Function Foo(one As (URI Or String), two As (URI Or String))
  Dim getUri = Function(s As (URI Or String)) If(TypeOf s Is URI, s, New URI(s))
  Dim uriOne = getUri(one), uriTwo = getUri(two)
  'All done! Use uriOne and uriTwo here...
End Function
Berrysoft commented 6 years ago

If you write Either(Of T1, T2) with two Operator CType:

Public Structure Either(Of T1, T2)
    Public ReadOnly Property Item1 As T1
    Public ReadOnly Property Item2 As T2
    Public ReadOnly IsFirst As Boolean?
    Public Sub New(Item1 As T1)
        Me.Item1 = Item1
        IsFirst = True
    End Sub
    Public Sub New(Item2 As T2)
        Me.Item2 = Item2
        IsFirst = False
    End Sub
    Public Shared Widening Operator CType(value As T1) As Either(Of T1, T2)
        Return New Either(Of T1, T2)(value)
    End Operator
    Public Shared Widening Operator CType(value As T2) As Either(Of T1, T2)
        Return New Either(Of T1, T2)(value)
    End Operator
End Structure

You can write a function like this:

Function Foo(one As Either(Of Uri, String), two As Either(Of Uri, String))
    Dim getUri = Function(s As Either(Of Uri, String)) If(s.IsFirst, s.Item1, New Uri(s.Item2))
    Dim uriOne = getUri(one), uriTwo = getUri(two)
    'Use uriOne and uriTwo here...
End Function

And call it like:

Foo("https://www.google.com/", New Uri("https://github.com/"))
zspitz commented 6 years ago

@Berrysoft True.

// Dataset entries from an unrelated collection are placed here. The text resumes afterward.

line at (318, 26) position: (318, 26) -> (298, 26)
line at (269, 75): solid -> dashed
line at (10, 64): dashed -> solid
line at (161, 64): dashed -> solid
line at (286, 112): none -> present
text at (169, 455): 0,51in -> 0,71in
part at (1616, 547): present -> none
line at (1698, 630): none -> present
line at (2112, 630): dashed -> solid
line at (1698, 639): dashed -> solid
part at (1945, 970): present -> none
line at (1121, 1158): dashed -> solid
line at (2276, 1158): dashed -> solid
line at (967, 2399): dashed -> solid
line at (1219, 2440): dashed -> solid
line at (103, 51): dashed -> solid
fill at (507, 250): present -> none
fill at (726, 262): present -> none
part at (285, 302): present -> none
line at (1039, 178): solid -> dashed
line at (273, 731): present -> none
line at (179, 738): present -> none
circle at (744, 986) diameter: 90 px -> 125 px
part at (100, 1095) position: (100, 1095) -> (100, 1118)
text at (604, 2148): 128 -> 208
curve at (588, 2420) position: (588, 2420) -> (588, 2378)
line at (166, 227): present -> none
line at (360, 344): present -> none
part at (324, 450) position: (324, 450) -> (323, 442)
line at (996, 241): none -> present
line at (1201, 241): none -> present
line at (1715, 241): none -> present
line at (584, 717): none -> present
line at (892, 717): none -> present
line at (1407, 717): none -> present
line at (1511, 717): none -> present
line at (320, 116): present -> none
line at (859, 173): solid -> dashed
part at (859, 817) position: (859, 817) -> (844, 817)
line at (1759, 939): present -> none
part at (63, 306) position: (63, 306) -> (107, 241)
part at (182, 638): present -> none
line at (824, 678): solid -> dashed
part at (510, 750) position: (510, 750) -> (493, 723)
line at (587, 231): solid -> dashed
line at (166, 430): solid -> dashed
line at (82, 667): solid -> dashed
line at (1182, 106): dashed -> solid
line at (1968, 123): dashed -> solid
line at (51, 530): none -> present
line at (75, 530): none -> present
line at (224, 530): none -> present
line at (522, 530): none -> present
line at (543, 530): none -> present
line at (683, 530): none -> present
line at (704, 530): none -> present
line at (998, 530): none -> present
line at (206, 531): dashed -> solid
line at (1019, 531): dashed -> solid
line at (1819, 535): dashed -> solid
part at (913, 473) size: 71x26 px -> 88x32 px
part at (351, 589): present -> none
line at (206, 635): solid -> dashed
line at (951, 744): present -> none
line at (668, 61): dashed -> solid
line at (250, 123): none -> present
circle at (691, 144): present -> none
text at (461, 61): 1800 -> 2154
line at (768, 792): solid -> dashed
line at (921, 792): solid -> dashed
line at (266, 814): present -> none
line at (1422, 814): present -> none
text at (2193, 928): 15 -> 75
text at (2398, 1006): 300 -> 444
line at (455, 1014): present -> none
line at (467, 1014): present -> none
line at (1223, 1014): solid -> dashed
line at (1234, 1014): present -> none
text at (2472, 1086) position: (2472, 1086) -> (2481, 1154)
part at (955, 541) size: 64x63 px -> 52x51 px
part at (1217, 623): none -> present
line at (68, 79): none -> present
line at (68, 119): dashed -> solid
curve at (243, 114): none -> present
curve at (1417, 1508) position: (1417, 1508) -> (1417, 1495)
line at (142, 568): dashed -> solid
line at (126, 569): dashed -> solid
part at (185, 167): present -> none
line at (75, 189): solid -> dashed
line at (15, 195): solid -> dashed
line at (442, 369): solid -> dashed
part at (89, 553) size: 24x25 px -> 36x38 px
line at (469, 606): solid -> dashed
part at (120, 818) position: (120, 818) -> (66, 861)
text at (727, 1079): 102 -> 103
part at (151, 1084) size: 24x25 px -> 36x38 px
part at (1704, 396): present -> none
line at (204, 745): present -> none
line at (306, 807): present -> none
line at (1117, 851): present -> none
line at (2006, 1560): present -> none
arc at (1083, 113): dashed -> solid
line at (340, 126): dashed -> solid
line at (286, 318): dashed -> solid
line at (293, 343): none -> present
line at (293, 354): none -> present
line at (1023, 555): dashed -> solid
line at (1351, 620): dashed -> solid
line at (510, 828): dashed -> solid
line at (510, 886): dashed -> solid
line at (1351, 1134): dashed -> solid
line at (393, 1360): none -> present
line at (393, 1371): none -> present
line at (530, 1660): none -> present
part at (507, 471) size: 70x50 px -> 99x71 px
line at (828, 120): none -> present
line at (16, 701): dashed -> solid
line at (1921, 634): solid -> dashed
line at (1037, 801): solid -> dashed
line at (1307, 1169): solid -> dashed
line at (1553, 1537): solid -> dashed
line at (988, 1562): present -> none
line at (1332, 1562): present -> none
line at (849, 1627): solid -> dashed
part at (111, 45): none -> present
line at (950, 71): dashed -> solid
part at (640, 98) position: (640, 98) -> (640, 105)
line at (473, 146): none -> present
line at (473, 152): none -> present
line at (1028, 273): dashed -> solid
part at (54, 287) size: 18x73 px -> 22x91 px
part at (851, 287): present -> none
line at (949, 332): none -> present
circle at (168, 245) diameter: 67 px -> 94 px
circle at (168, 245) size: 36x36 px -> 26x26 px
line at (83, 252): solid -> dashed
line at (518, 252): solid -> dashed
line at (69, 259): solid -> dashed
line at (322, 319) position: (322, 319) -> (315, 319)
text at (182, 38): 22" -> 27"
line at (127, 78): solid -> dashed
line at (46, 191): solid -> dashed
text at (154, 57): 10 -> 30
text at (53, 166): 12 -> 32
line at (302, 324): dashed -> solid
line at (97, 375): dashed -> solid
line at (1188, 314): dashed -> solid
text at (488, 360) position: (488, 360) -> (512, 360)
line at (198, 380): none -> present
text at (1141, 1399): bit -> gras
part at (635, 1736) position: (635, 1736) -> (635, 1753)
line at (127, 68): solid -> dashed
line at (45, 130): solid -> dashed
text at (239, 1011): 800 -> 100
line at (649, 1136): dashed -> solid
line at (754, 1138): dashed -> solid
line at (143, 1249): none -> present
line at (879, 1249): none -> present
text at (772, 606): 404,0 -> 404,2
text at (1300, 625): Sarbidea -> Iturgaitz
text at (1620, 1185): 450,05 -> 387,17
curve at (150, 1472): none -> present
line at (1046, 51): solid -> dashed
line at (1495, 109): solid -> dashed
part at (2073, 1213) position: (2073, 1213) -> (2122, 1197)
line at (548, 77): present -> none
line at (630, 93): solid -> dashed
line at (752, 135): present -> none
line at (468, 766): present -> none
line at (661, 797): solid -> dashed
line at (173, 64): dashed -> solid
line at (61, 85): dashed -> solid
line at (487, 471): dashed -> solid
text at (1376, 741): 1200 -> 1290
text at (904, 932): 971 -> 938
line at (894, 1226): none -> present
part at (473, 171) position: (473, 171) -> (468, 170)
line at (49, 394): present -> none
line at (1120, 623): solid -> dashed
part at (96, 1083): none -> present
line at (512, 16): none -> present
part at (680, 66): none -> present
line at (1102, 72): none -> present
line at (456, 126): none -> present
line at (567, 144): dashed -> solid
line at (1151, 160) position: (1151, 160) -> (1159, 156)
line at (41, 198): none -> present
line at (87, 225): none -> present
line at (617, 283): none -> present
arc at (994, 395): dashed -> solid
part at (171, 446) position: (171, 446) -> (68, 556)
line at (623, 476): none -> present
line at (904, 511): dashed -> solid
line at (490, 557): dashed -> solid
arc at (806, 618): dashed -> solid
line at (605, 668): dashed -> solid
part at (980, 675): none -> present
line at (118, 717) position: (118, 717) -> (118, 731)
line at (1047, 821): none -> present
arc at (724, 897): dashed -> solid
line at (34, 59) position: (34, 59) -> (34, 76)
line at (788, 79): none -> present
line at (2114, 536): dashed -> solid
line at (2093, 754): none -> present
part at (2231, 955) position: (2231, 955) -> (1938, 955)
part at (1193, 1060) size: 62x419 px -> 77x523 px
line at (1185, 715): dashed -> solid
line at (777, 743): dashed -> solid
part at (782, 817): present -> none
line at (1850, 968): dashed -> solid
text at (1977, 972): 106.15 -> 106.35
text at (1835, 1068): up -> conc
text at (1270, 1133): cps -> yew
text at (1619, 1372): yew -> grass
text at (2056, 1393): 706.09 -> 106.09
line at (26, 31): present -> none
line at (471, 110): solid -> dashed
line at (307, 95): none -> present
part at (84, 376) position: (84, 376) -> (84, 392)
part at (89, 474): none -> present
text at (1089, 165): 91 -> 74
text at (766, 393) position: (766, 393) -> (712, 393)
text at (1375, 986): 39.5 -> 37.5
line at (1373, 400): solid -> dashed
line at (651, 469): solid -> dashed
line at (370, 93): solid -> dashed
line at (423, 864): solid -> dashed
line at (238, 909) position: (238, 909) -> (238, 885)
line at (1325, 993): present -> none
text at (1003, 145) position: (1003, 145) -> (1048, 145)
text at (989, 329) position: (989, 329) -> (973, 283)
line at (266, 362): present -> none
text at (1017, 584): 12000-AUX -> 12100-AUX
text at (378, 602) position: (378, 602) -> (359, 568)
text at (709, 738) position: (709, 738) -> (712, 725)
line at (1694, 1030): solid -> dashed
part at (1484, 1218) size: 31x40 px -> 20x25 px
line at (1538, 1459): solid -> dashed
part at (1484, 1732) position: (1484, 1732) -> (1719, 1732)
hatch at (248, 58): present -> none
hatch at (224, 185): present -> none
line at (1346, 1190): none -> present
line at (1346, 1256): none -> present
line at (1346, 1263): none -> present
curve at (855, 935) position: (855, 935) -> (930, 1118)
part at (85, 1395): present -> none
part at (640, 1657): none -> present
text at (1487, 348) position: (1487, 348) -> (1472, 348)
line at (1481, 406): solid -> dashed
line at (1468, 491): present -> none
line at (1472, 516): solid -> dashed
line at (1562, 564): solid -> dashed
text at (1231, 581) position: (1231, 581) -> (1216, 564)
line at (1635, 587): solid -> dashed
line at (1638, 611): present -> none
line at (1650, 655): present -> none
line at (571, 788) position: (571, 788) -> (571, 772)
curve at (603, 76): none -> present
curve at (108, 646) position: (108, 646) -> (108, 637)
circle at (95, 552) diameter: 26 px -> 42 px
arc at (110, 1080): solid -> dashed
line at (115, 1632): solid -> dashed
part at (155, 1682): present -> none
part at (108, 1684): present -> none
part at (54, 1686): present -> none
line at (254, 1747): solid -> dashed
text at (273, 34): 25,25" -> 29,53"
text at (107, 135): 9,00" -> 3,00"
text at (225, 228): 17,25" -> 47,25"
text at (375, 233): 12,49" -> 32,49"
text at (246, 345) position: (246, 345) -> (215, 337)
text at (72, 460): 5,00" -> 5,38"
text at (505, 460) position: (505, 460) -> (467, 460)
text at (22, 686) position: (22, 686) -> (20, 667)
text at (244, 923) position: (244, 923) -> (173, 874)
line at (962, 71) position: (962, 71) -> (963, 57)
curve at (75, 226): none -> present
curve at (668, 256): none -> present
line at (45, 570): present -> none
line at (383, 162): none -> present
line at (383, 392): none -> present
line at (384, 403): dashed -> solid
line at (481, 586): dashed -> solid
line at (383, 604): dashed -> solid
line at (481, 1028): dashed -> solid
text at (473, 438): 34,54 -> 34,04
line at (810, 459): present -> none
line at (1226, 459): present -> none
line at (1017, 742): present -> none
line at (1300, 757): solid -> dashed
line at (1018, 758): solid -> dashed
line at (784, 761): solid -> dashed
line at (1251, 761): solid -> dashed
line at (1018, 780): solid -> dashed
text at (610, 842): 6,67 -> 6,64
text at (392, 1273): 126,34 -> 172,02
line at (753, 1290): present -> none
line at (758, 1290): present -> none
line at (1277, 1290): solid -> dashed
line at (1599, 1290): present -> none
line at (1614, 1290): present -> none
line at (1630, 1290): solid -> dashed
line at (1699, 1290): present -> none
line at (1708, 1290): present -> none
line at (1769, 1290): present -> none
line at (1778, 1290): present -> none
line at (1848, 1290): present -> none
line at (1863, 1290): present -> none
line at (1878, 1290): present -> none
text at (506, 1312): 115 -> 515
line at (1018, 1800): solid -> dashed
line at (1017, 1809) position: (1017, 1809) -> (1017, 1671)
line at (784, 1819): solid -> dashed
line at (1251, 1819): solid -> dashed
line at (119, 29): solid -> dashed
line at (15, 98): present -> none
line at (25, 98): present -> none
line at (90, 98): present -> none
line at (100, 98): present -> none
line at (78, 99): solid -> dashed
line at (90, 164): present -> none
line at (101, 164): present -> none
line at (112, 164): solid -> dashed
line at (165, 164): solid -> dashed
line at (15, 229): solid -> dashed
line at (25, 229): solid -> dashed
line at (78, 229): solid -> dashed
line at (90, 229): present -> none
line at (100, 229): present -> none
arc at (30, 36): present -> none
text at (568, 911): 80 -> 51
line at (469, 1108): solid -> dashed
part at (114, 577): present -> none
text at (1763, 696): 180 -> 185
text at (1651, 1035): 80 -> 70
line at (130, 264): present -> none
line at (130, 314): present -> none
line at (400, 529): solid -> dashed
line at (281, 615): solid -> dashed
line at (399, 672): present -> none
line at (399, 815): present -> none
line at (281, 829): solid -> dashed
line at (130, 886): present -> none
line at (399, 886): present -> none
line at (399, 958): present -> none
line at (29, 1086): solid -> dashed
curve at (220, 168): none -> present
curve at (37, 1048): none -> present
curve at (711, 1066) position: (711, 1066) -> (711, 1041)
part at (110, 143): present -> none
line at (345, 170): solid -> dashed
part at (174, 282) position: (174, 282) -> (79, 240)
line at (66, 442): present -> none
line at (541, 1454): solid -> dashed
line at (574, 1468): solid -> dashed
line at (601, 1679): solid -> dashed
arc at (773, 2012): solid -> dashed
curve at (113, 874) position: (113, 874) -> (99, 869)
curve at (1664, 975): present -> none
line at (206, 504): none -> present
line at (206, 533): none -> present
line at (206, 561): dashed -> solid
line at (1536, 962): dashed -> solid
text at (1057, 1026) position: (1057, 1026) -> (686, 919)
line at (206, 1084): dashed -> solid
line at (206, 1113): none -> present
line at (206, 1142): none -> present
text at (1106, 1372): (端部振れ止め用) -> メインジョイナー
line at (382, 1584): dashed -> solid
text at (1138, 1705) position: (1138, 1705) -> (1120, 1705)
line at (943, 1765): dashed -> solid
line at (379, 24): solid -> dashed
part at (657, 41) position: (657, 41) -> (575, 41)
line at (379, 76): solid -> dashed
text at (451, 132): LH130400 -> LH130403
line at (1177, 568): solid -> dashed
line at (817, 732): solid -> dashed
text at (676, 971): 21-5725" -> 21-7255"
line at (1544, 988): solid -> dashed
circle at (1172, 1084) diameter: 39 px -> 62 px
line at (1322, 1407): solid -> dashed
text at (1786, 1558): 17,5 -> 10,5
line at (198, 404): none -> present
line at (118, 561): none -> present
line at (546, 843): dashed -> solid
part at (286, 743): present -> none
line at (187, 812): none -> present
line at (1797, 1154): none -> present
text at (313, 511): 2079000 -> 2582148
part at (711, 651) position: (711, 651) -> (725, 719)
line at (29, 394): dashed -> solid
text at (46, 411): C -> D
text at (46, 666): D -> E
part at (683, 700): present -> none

However, since we're talking about the compiler rewriting this:

Function Foo(one As String Or Uri)
    If TypeOf one Is String Then one = New Uri(one)

    'do something with Uri object
    Console.WriteLine(one.Fragment)
End Function

to something like this:

Function Foo(one As Either(Of String, Uri))
    If one.IsFirst Then one = New Either(Of String, Uri)(New Uri(one.Item1))

    'do something with Uri object
    Console.WriteLine(one.Item2.Fragment)
End Function

I'm not sure if there would be any benefit if the compiler would rewrite to:

Function Foo(one As Either(Of String, Uri))
    If one.IsFirst Then one = New Uri(one.Item1) 'leveraging the CType operator overload

    'do something with Uri object
    Console.WriteLine(one.Item2.Fragment)
End Function
zspitz commented 5 years ago

@Berrysoft Of course, for interop purposes, the casting operators would be very valuable; and in fact the F# compiler does this with discriminated unions with multiple types.

zspitz commented 3 years ago

Shoutout to the OneOf library, which allows creating union types in .NET.